» **SELECTED EXCERPT**:
----------

With consumer price index (CPI) based inflation forecast to trail 4% for a large part of this fiscal, monetary easing by the MPC is likely to continue. A 25 bps rate cut is expected this week, followed by two more cuts over the subsequent two policy reviews, taking the repo rate to 5.25% by the end of the cycle. With growth below trend and inflation below target, we believe policy rates will need to move into the accommodative zone rather than neutral, says a report by Nomura.

“As such, we expect an additional 100 bps rate cut to a terminal rate of 5.00%, with 25 bps cuts in each of June, August, October and December,” it says. Nomura underscored the fact its projection for both GDP growth and inflation are lower than the RBI estimates. Nomura predicts India’s GDP to grow at 6.2% against RBI’s projection of 6.5%, and FY26 inflation to be 3.3% against 4% predicted by the RBI.

----------

» **EXERCISE DATA**:
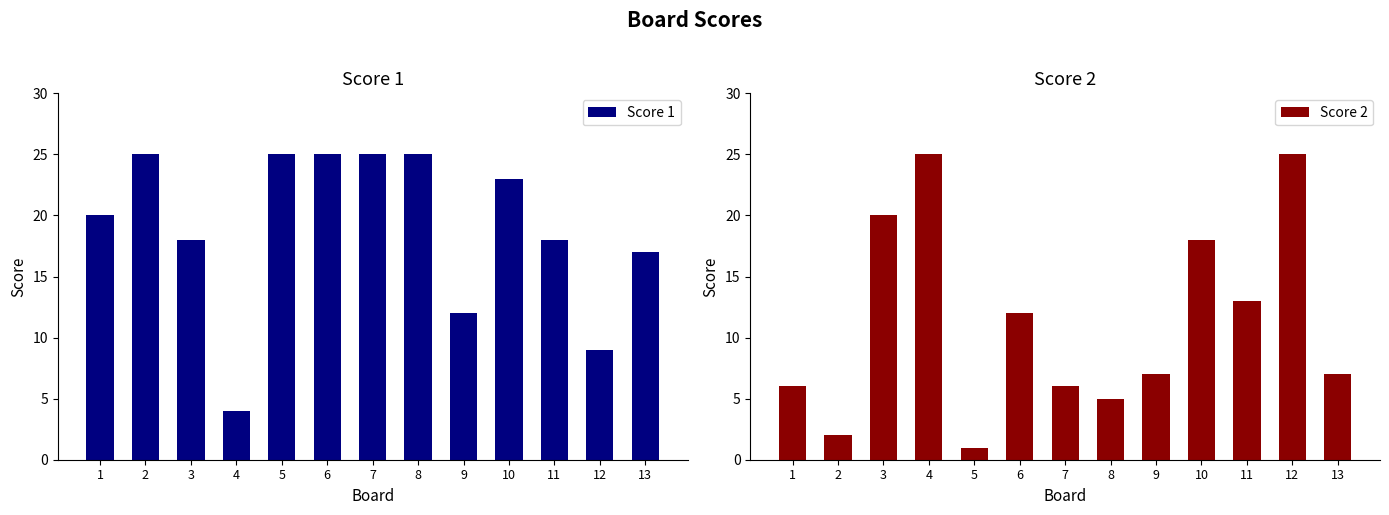

At which label does Score 1 reach its minimum?

4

----------

» **PROMPT 1**:
In the passage on RBI rate cuts, what GDP growth rate does Nomura predict for India?
» **PROMPT 2**:
Please explain why, according to the passage on RBI rate cuts, Nomura thinks policy rates must move into the accommodative zone rather than stop at neutral.
» **PROMPT 3**:
Carry on writing the passage on RBI rate cuts, picking up after its final sentence.
The lines above have no role in what is asked here.

» **EXERCISE RESPONSE 1**:
6.2%, against the RBI's projection of 6.5%.

» **EXERCISE RESPONSE 2**:
Growth is below trend and inflation is below target. Nomura therefore sees a need for easing beyond a neutral stance.

» **EXERCISE RESPONSE 3**:
“RBI would be one of few central banks which are in a comfortable position to ease policy rate with the dual mandate of inflation at 4% and supporting growth not in conflict,” says Gaura Sen Gupta, chief economist, IDFC first Bank. IDFC First Bank expects another 25 bps cut in the forthcoming MPC meet. Gaura Sen Gupta expects the overall tone of the policy to be positive on growth both consumption and investment. “Based on our FY26 CPI estimate of 3.5%, we see terminal repo rate at 5.25%,” says Sen Gupta.

According to Aditi Nayar, chief economist and head of research & outreach at ICRA, with CPI inflation forecast to trail 4% for a large part of this fiscal, monetary easing by the MPC is likely to continue. “A 25 bps rate cut is expected this week, followed by two more cuts over the subsequent two policy reviews, taking the repo rate to 5.25% by the end of the cycle,” she says. However, SBI has been hoping for a 50 bps cut. Domestic liquidity and financial stability concerns have receded, inflation is expected to stay within the tolerance band, and therefore, keeping the domestic growth momentum intact should be the main policy focus and provides the justification of a jumbo rate cut, it argues.